**** DOCUMENT PASSAGE ****

The I-Pace also has advantages over the Model 3:
- Leasing available
- Hatchback
- Android Auto
- 360 degree surround camera view
- Extensive luxury features and options you won't find on any Tesla
- Maybe Jaguar can actually deliver on schedule!

I really like both cars, though they each have their quirks and shortcomings. Had Tesla delivered on its initial delivery timing estimate, or any of the next three estimates they gave me, I'd already be driving a Model 3. Maybe now I'll just wait and see who delivers first. ;)

Whatever suits you. To me sounds like a pretty bad tradeoff, especially when it condems you into taking roadtrips in a legacy gas car that you like now, but may hate soon.


My story:

In 2015 I replaced my VW Jetta with a 2015 VW eGolf instead of starting to pay for repairs for the jetta, which means we replaced our first gas car. My wife liked the Honda Oddyssey more than the Jetta anyways and despite less fuel economy would prefer to drive the bigger car to her longer commute.

We were thinking that road trips we always do in the 7 seater honda odyssey anyways, so the 85 mile range of our 'secondary' electric car wasnt going to bother me at all. We both used to love the Odyssey.

**** COLLECTED MATERIAL ****

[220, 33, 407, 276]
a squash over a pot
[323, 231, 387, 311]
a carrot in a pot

****

■ **QUESTIONS**:
A) In the electric car discussion, write out the passage starting at "The I-Pace also" and ending at "may hate soon.", switching "Model 3" to "Model Y".
B) Answer these questions from the electric car discussion:
(i) Which in-car phone system appears in the list of I-Pace advantages?
(ii) In the "My story" section, which car replaced the VW Jetta in 2015?
(iii) What range is given for the 'secondary' electric car?

■ **SOLUTIONS FOR EACH TASK**:
A)
The I-Pace also has advantages over the Model Y:
- Leasing available
- Hatchback
- Android Auto
- 360 degree surround camera view
- Extensive luxury features and options you won't find on any Tesla
- Maybe Jaguar can actually deliver on schedule!

I really like both cars, though they each have their quirks and shortcomings. Had Tesla delivered on its initial delivery timing estimate, or any of the next three estimates they gave me, I'd already be driving a Model Y. Maybe now I'll just wait and see who delivers first. ;)

Whatever suits you. To me sounds like a pretty bad tradeoff, especially when it condems you into taking roadtrips in a legacy gas car that you like now, but may hate soon.

B)
(i) Android Auto
(ii) A 2015 VW eGolf
(iii) 85 miles